Imam Ahmad berpendapat nikah syighar yang bathil (tidak sah) adalah masing-masing wali mau menikahkan wanita yang di bawah kewaliannya dengan syarat kedua belah pihak saling menikah dengan wanita yang di bawah perwalian mereka masing-masing tanpa mahar. Jika mereka menyebutkan mahar, maka akad nikah tersebut dinyatakan sah.

Akan tetapi Imam Al-Kharqi berpendapat bahwa nikah syighar tidak sah walaupun dengan menyebutkan mahar, begitu juga Imam Abu Barakat Ibnu Taimiyah dan beberapa pengikut Imam Ahmad berpendapat bahwa apabila mereka menyebutkan mahar dalam akad nikah, setelah akad nikah masing-masing menggugurkan mahar pernikahan, maka akad nikah tersebut dianggap tidak sah. Dalam kitab Muharrar disebutkan bahwa apabila masing-masing wali mau meni-kahkan wanita yang di bawah kewaliannya dengan syarat kedua belah pihak saling menikah dengan wanita yang di bawah perwalian mereka masing-masing tanpa mahar, maka pernikahan tersebut tidak sah dan itulah yang dimaksud dengan nikah syighar. Apabila masing-masing menyebutkan mahar, maka akad nikah tersebut dinyatakan sah. Akan tetapi Imam Al-Kharqi berpendapat bahwa pernikahan tersebut tidak sah baik menggunakan mahar maupun tidak. Menurut pendapat saya jika masing-masing menggugurkan mahar mereka atau memberi mahar hanya secara simbolis, maka hukum pernikahan tersebut adalah batil dan harus dibatalkan, baik sudah dicampuri atau belum. Syariat Islam telah mengharamkan nikah syighar sebab pernikahan tersebut mengandung unsur penipuan terhadap tanggung jawab kewalian.

Seharusnya seorang wali berusaha untuk mencarikan jodoh sebaik mungkin bagi wanita yang di bawah kewaliannya, yang akan membawa mereka bahagia dunia dan akhirat. Dan seharusnya para wali selalu mengutamakan maslahat wanita yang di bawah kewaliannya dan bukan hanya untuk mementingkan hawa nafsu pribadi. Karena wanita bukanlah binatang atau budak yang bisa dimanfaat-kan untuk memenuhi kesenangan sesaat, tetapi wanita itu merupakan amanah, yang harus dicarikan calon suami yang baik dan mahar yang wajar.

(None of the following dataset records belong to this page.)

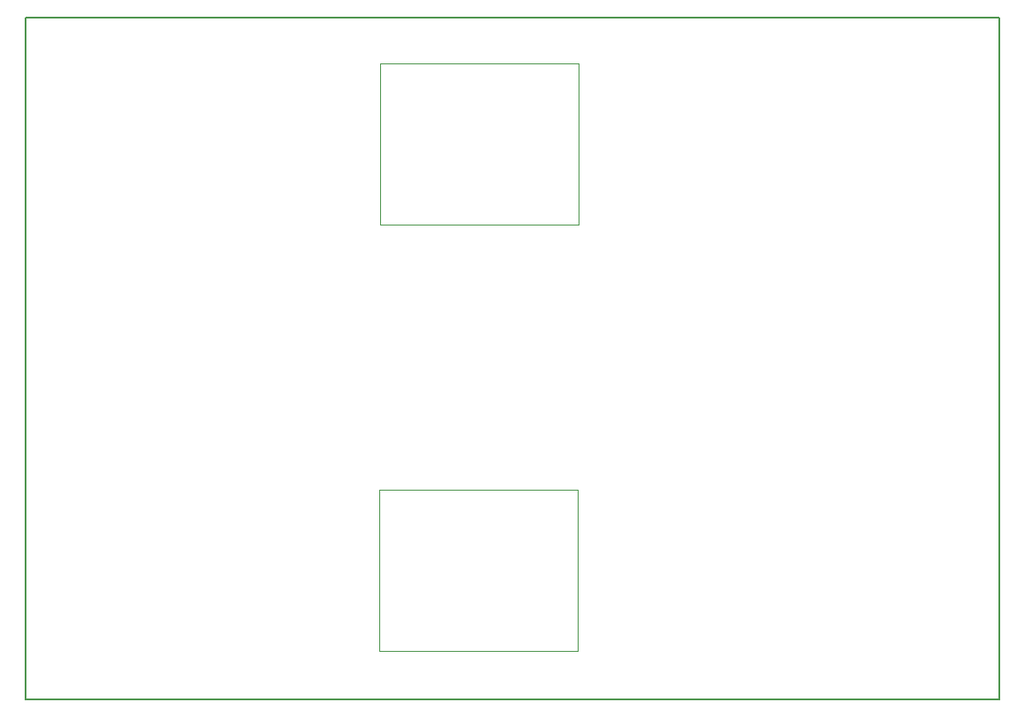
<source format=gbr>
%TF.GenerationSoftware,KiCad,Pcbnew,8.0.0~rc3-9622918c31~176~ubuntu22.04.1*%
%TF.CreationDate,2024-02-20T19:33:40+05:30*%
%TF.ProjectId,digital-amp,64696769-7461-46c2-9d61-6d702e6b6963,rev?*%
%TF.SameCoordinates,Original*%
%TF.FileFunction,Profile,NP*%
%FSLAX46Y46*%
G04 Gerber Fmt 4.6, Leading zero omitted, Abs format (unit mm)*
G04 Created by KiCad (PCBNEW 8.0.0~rc3-9622918c31~176~ubuntu22.04.1) date 2024-02-20 19:33:40*
%MOMM*%
%LPD*%
G01*
G04 APERTURE LIST*
%TA.AperFunction,Profile*%
%ADD10C,0.100000*%
%TD*%
%TA.AperFunction,Profile*%
%ADD11C,0.150000*%
%TD*%
G04 APERTURE END LIST*
D10*
X2000000Y-36300000D02*
X21100000Y-36300000D01*
X21100000Y-51800000D01*
X2000000Y-51800000D01*
X2000000Y-36300000D01*
D11*
X-31970000Y9060000D02*
X61520000Y9060000D01*
X61520000Y-56440000D01*
X-31970000Y-56440000D01*
X-31970000Y9060000D01*
D10*
X2080000Y4640000D02*
X21180000Y4640000D01*
X21180000Y-10860000D01*
X2080000Y-10860000D01*
X2080000Y4640000D01*
M02*

</source>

Ketahuilah bahwa masing-masing wali adalah pemimpin dan akan diminta tanggung jawab atas kepemimpinannya. Jika para wali semena-mena dan tidak memperhatikan maslahat wanita yang di bawah kewaliannya, maka kewalian tersebut dicabut darinya dan berpindah kepada wali yang lebih baik. Adapun menyebarnya nikah syighar di daerah selatan (Saudi) dikalangan Bani Harits, hendaknya bagi setiap orang yang memiliki ghirah ke-Islaman untuk mencegah dan melarang perbuatan tersebut dengan cara melaporkan kepada pihak yang berwajib Dan mereka pasti akan menindak dan meng-hentikan perbuatan tersebut baik secara lisan atau kekuasaan demi tegaknya Islam dan hukum Allah.